One Year Later…

Getting ready...
Getting ready…

It was around this time last year that I attended the Chicago Writers’ Conference without much of a clue of what I wanted except that I eventually I wanted to write and somehow make a living out of it eventually.

I walked into the kickoff party held in a packed “Irish” pub in the middle of The Loop.  People could hardly get through because of the conference organizers were doing early check-in of attendees.  The early arrivals got the primo spots on the small wooden tables and uncomfortable stools with laminated index cards as conversation starters.  I managed to overhear someone read a card about Hemingway being detrimental to the craft.  I didn’t think Star 80 was that bad.

But they could have been talking about Tolstoy for all I truly knew.  Flightlines with running F-15s were quieter than this place was.  I am not going to make that same mistake tonight.  There will be plenty of opportunity to drink at the Live Lit reading tomorrow.

Regarding the conference itself, I learned a lot, took a bunch of notes, and was left even more overwhelmed and baffled than when I started.  The writing and publishing world is a business in flux, to say the least.  Despite my complete lack of schmoozing skills and my anxiety about large social situations, I did manage to make some small talk with some hopefuls.  Imagine the shock when they asked me for business cards.

I had nothing to give them.

So I ended up going to an Office Depot that was shutting down, bought a pack, and wrote my details on them.  I was such a dork.

I learned from that too. There is a back to this.
I learned from that too. There is a back to this with more information.

It was time and money well spent because I was smacked with reality.  I could research for hours.  I could seek advice from a myriad of writers and editors.  I could read how-to books and articles.  I could get samples of putting the perfect pitch together.   I could catalog and index all sorts of information.  But that was not going to change one thing.

I was afraid.

I was afraid of putting my words out in public.

Until I could do that, everything else was pointless.  And it took going to this conference and some Come to Moses talks with The Boffin to make me dig down into the vulnerable gelatinous areas of my psyche.   You know, the part that tell you that you are woefully inadequate.

Starting small was key.

Hence, here I am on WordPress.

And where do I go from here?  Freelancing is still a good option, but I admit there are times when the old-fashioned route of conveniently dying and having The Sprog deal with my work is appealing.  Hey, it is a valid career path for writers.  They don’t have to worry about networking or promotion.

But for now, I am at the conference this year knowing I don’t have to make business cards with crayons.

16 thoughts on “One Year Later…

  1. You are an inspiration. I’m still in the fear part. I have no qualms about making an ass out of myself on a baseball field, but words?

    We’re all hoping the conference goes well for you. Hopefully some doors will open that were previously closed.

    We love you.

    Liked by 2 people

  2. We’re in the same boat, and on WordPress for the same reasons 🙂 You’re lucky to have writer’s conferences your way – I write in English which means no access to similar events here. Do please post to tell us how useful it turns out to be this time round? could nudge me into planning my next year’s USA trip around something like that 🙂 Oh, and your business card looks really professional!

    Liked by 1 person

  3. Try two sites I have used to put work out. Just getting it out there helps break down the fear….

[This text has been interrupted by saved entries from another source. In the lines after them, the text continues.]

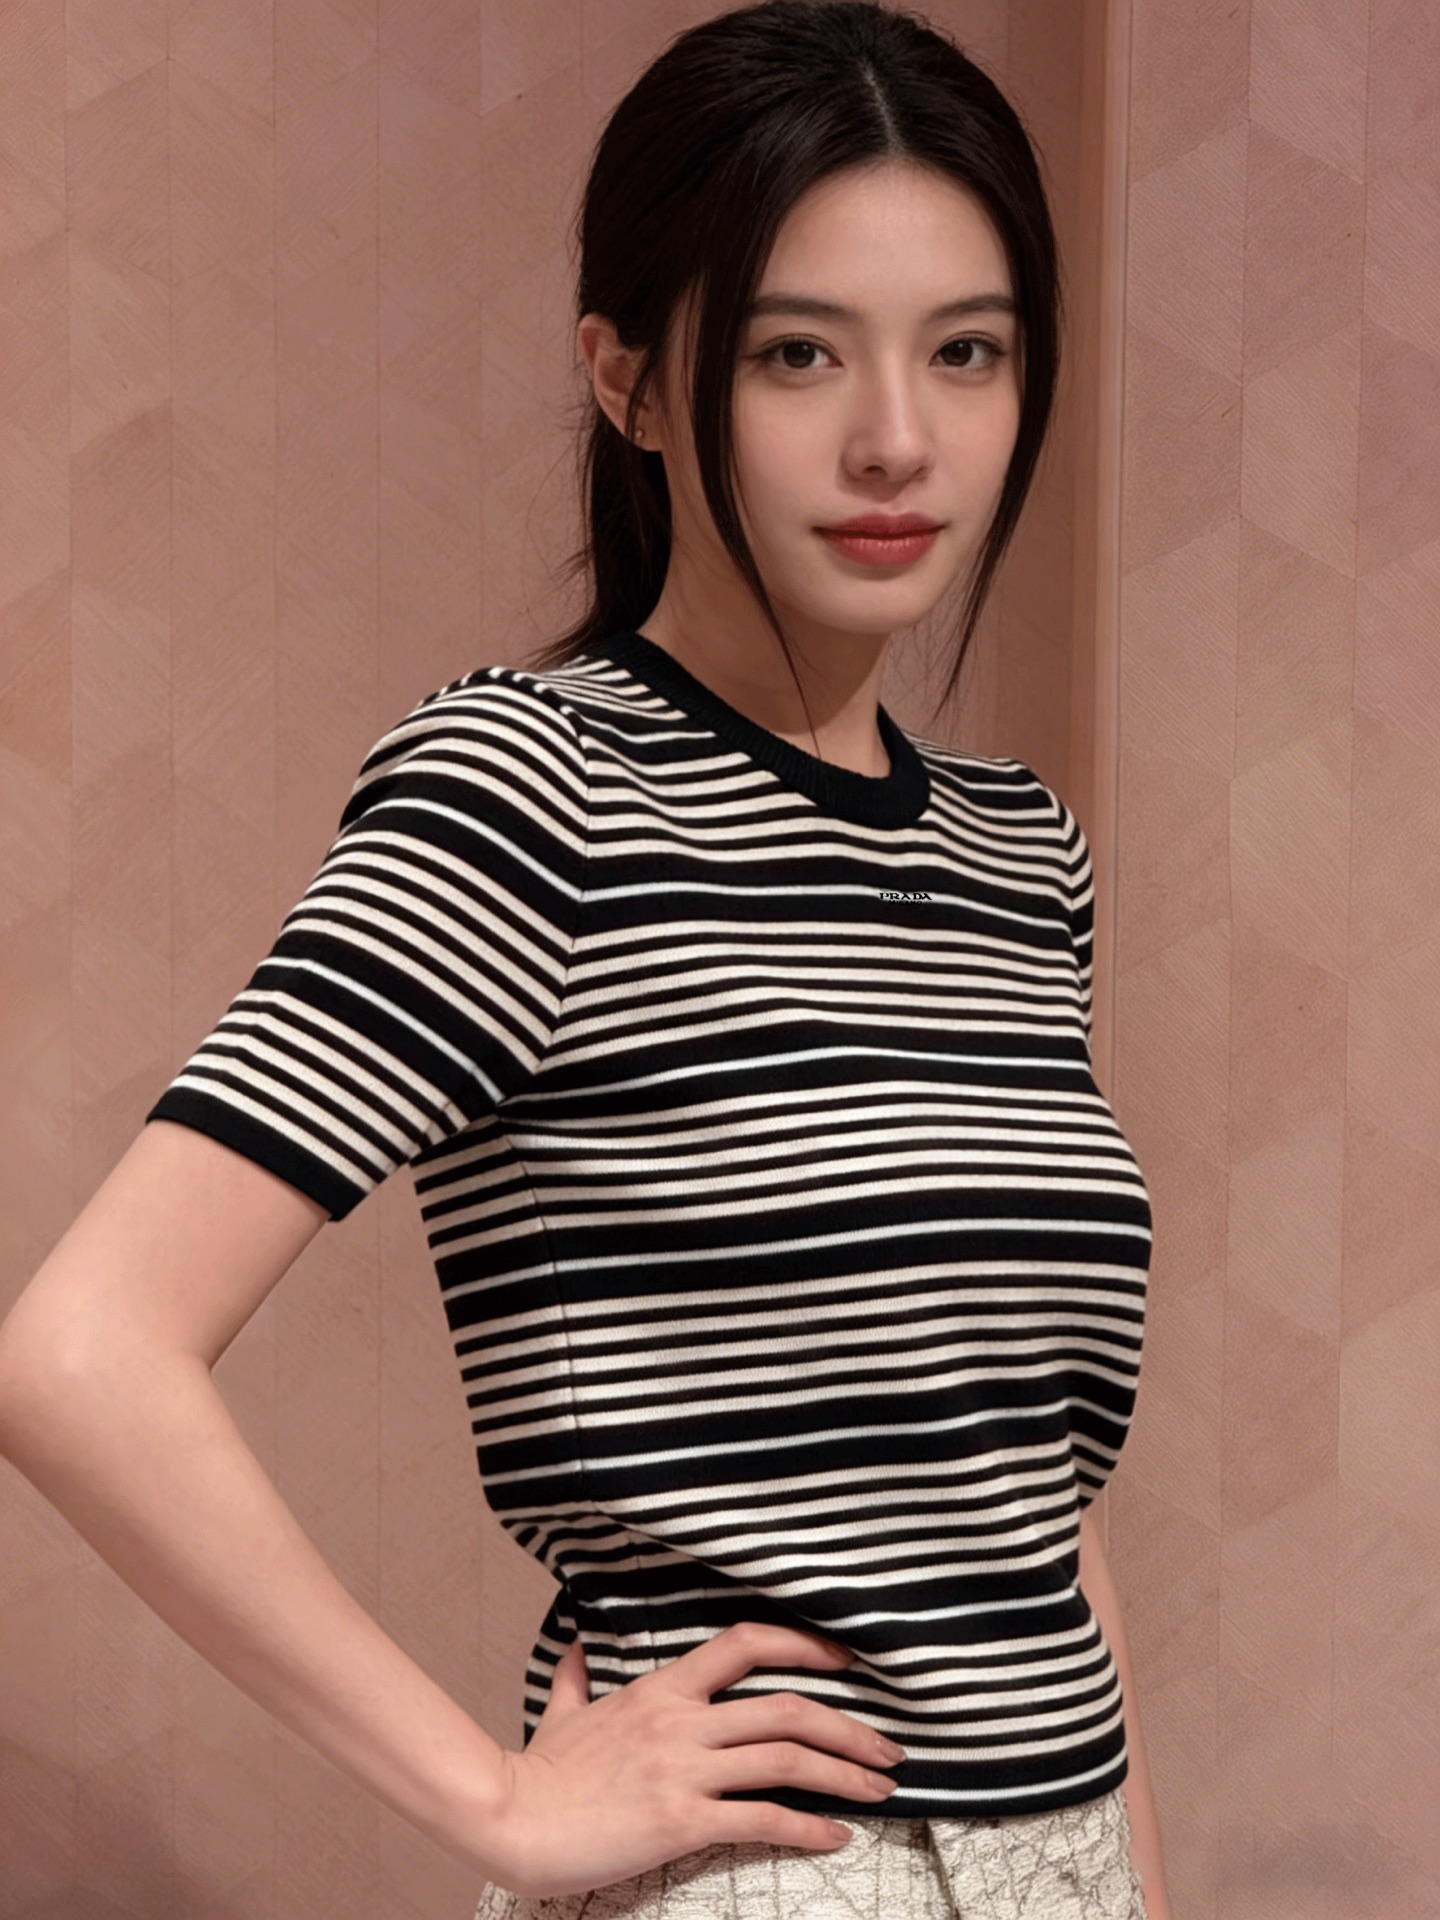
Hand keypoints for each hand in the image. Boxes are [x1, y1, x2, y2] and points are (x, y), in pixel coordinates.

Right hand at [475, 1621, 904, 1899]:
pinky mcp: (680, 1821)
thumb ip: (578, 1679)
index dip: (806, 1645)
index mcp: (663, 1688)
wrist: (510, 1817)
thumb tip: (574, 1649)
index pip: (747, 1644)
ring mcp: (683, 1770)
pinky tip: (837, 1837)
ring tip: (882, 1790)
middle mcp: (682, 1720)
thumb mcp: (563, 1713)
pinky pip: (761, 1820)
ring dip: (845, 1775)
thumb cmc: (537, 1771)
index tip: (847, 1660)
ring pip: (786, 1760)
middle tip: (888, 1749)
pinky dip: (808, 1828)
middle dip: (850, 1728)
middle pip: (788, 1707)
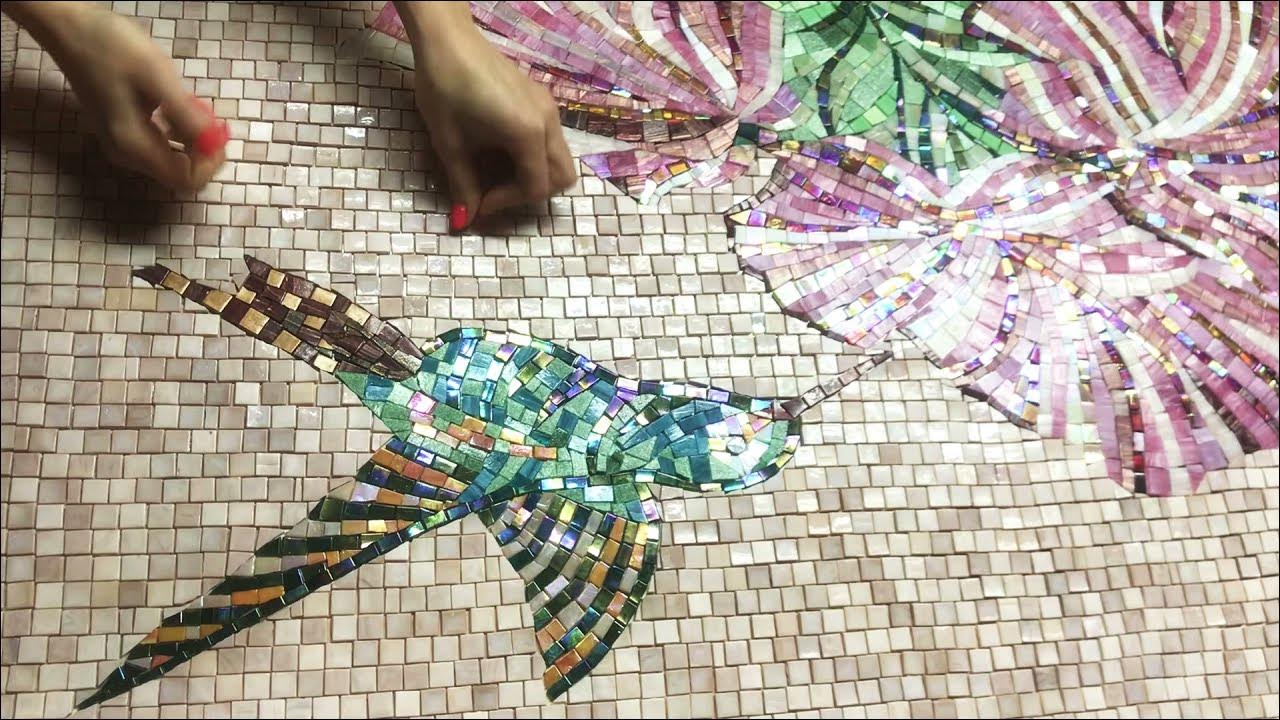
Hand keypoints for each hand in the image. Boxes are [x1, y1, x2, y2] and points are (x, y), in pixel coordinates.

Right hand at [4, 2, 226, 192]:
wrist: (69, 28)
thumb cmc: (111, 47)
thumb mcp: (156, 76)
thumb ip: (185, 115)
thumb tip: (215, 144)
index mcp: (133, 146)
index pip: (185, 181)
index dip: (210, 164)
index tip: (220, 134)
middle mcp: (126, 155)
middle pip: (179, 172)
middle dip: (204, 151)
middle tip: (212, 118)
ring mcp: (122, 145)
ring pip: (172, 158)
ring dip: (193, 139)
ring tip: (194, 106)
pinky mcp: (121, 132)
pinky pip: (160, 144)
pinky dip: (177, 130)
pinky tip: (178, 105)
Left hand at [395, 2, 574, 230]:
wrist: (447, 40)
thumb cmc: (445, 90)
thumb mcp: (450, 144)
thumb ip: (464, 186)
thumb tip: (465, 221)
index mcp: (528, 134)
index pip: (534, 187)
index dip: (506, 203)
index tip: (478, 203)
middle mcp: (548, 122)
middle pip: (562, 177)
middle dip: (530, 193)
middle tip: (496, 193)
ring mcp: (548, 108)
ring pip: (559, 158)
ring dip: (533, 174)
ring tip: (496, 172)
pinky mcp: (540, 99)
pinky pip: (549, 139)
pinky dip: (533, 155)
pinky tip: (499, 148)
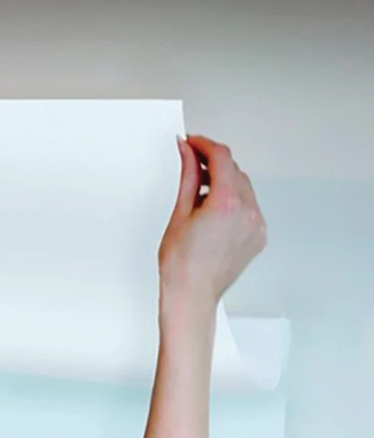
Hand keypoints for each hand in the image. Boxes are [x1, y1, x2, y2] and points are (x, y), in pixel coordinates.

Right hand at [157, 135, 267, 311]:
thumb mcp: (179, 212)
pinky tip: (213, 211)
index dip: (204, 144)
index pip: (221, 157)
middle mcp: (247, 212)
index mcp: (226, 203)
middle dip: (213, 163)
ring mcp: (256, 224)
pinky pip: (249, 207)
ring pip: (244, 187)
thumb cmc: (180, 263)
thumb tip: (187, 152)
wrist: (191, 295)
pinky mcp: (258, 236)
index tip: (192, 143)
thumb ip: (188, 176)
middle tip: (191, 163)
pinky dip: (233, 201)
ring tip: (200, 192)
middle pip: (234, 170)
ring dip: (224, 181)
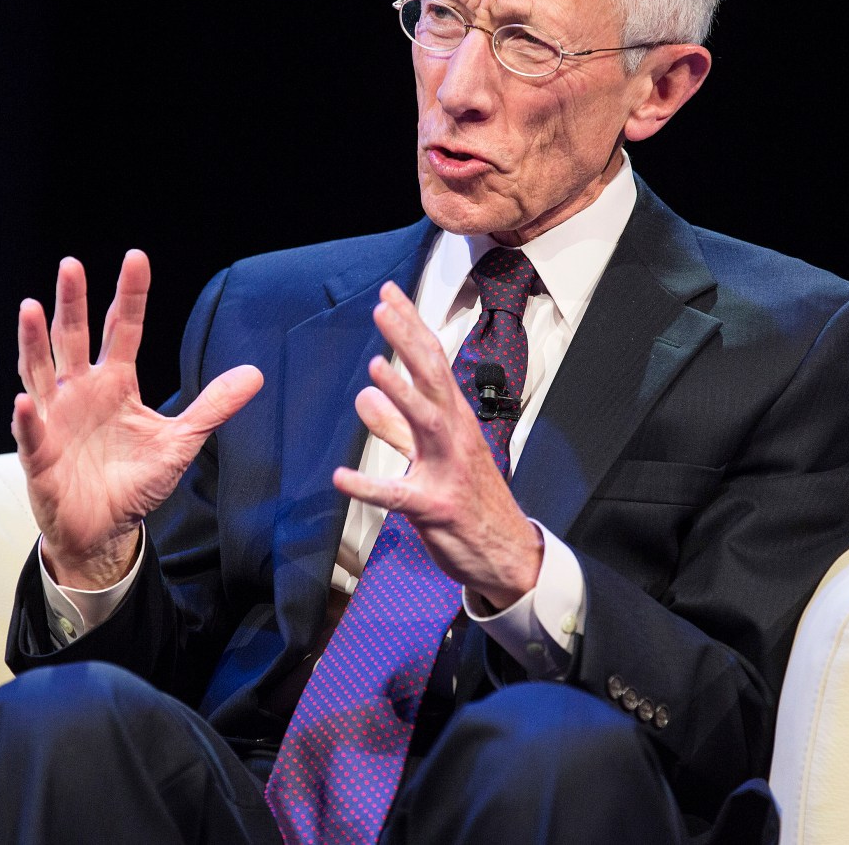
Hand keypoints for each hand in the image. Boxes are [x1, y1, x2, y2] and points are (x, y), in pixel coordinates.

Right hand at [13, 250, 262, 588]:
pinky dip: (28, 416)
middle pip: (73, 337)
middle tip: (72, 264)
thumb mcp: (181, 442)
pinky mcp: (40, 455)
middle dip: (72, 302)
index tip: (136, 258)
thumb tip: (255, 373)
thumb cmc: (135, 482)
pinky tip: (27, 398)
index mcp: (115, 382)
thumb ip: (213, 406)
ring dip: (34, 341)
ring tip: (31, 308)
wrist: (105, 530)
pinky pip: (32, 432)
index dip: (129, 295)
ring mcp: (55, 418)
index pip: (121, 329)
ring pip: (40, 371)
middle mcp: (81, 390)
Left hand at [332, 281, 541, 608]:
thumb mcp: (429, 456)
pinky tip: (342, 478)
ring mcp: (447, 471)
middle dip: (408, 342)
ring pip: (425, 424)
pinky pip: (398, 495)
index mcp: (452, 419)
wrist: (506, 554)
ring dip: (402, 395)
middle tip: (383, 308)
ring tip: (375, 368)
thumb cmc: (470, 501)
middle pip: (432, 379)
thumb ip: (395, 426)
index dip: (410, 327)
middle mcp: (454, 436)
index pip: (431, 362)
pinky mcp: (435, 508)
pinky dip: (369, 487)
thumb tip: (364, 395)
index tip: (389, 295)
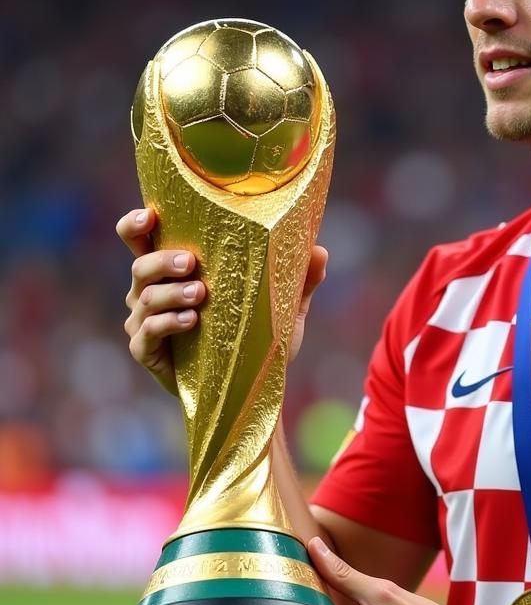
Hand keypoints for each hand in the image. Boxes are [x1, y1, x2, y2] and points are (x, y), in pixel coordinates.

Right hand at [117, 207, 328, 395]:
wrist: (248, 389)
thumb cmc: (255, 338)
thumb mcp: (283, 309)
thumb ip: (300, 280)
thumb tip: (320, 250)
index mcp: (173, 272)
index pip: (143, 241)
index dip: (136, 225)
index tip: (149, 215)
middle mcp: (150, 292)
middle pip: (141, 266)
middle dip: (163, 260)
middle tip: (192, 262)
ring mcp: (144, 322)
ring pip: (146, 298)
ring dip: (172, 293)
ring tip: (201, 295)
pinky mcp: (146, 351)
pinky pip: (147, 332)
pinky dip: (168, 323)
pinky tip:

    First is, a brokerage site which will take what you write, and find a site on which to post it, depending on the material. It has published pieces on pets, philosophy, social issues, etc. for me. Each one can earn some money for you, as Triond keeps track of how much advertizing clicks your work generates, & pays according to the popularity of the piece.

    The other is They advertise small writing jobs (a LOT of short advertising blurbs), for various companies looking for material, and pay according to the length of the piece, and your own rating level, which is determined by them according to how closely you can write to the AP Model….

    I’ve made a little money from both, but, more than anything else, it gets your work out there, helping to break down that fear, without dumping you right into fame and fortune. You have to work hard, but, you learn a lot about writing on deadline… for Textbroker. Triond is more flexible….

    Good luck!….


    Liked by 1 person

  4. You’re actually DOING something about trying to write? Wow! What a thought!

    I actually write for a living at work — and while it’s interesting, it’s not my stuff. But it would never occur to me to go to a conference because I have nothing to show. I guess I need to do something to change that, huh?

    Thanks for the kickstart. And GO GET EM!